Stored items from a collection

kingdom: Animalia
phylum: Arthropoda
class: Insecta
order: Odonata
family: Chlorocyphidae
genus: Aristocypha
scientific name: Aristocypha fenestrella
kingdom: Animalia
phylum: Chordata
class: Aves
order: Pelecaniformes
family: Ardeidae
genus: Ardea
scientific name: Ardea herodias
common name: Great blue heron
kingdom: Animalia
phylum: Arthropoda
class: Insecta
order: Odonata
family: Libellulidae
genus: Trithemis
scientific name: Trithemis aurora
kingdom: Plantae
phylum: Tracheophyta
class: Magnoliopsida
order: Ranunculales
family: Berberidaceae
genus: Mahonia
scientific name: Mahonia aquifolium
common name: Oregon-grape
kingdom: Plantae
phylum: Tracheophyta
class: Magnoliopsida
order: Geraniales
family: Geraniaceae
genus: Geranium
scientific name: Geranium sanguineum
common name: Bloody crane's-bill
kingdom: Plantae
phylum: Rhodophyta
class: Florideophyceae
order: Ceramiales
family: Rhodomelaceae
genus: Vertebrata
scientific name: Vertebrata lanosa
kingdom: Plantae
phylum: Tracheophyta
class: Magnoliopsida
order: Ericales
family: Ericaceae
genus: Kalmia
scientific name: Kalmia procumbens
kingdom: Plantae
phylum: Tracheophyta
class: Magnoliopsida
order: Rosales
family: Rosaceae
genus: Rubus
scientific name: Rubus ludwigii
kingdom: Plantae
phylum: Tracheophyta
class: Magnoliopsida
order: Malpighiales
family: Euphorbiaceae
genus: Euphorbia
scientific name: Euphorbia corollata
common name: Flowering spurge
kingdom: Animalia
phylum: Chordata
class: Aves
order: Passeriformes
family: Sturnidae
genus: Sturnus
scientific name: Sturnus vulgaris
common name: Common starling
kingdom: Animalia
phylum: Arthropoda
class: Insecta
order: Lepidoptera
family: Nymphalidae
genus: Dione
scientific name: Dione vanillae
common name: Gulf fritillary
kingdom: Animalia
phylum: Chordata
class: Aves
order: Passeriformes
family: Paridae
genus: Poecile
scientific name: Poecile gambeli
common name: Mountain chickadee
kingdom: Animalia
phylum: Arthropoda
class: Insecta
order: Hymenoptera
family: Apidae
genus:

GIVEN PROBLEM: Copy out every line of the material above, word for word and in the same order, from the first line to the last.

RESULT FOR THIS TASK:
kingdom: Animalia
phylum: Arthropoda
class: Insecta
order: Odonata
family: Chlorocyphidae
genus: Aristocypha
scientific name: Aristocypha fenestrella
kingdom: Animalia
phylum: Chordata
class: Aves
order: Pelecaniformes
family: Ardeidae
genus: Ardea
scientific name: Ardea herodias
common name: Great blue heron
kingdom: Animalia
phylum: Arthropoda
class: Insecta
order: Odonata
family: Libellulidae
genus: Trithemis
scientific name: Trithemis aurora
kingdom: Plantae
phylum: Tracheophyta
class: Magnoliopsida
order: Ranunculales
family: Berberidaceae
genus: Mahonia
scientific name: Mahonia aquifolium
common name: Oregon-grape
kingdom: Plantae
phylum: Tracheophyta
class: Magnoliopsida
order: Geraniales
family: Geraniaceae
genus: Geranium
scientific name: Geranium sanguineum
common name: Bloody crane's-bill
kingdom: Plantae
phylum: Rhodophyta
class: Florideophyceae
order: Ceramiales
family: Rhodomelaceae
genus: Vertebrata
scientific name: Vertebrata lanosa
kingdom: Plantae
phylum: Tracheophyta
class: Magnoliopsida
order: Ericales
family: Ericaceae
genus: Kalmia
scientific name: Kalmia procumbens
kingdom: Plantae
phylum: Tracheophyta
class: Magnoliopsida
order: Rosales
family: Rosaceae
genus: Rubus
scientific name: Rubus ludwigii
kingdom: Plantae
phylum: Tracheophyta
class: Magnoliopsida
order: Malpighiales
family: Euphorbiaceae
genus: Euphorbia
scientific name: Euphorbia corollata
common name: Flowering spurge
kingdom: Animalia
phylum: Chordata
class: Aves
order: Passeriformes
family: Sturnidae
genus: Sturnus
scientific name: Sturnus vulgaris
common name: Common starling
kingdom: Animalia
phylum: Arthropoda
class: Insecta
order: Lepidoptera
family: Nymphalidae
genus: Dione
scientific name: Dione vanillae
common name: Gulf fritillary
kingdom: Animalia
phylum: Chordata
class: Aves
order: Passeriformes
family: Paridae
genus: Poecile
scientific name: Poecile gambeli
common name: Mountain chickadee
kingdom: Animalia
phylum: Arthropoda
class: Insecta
order: Hymenoptera
family: Apidae
genus:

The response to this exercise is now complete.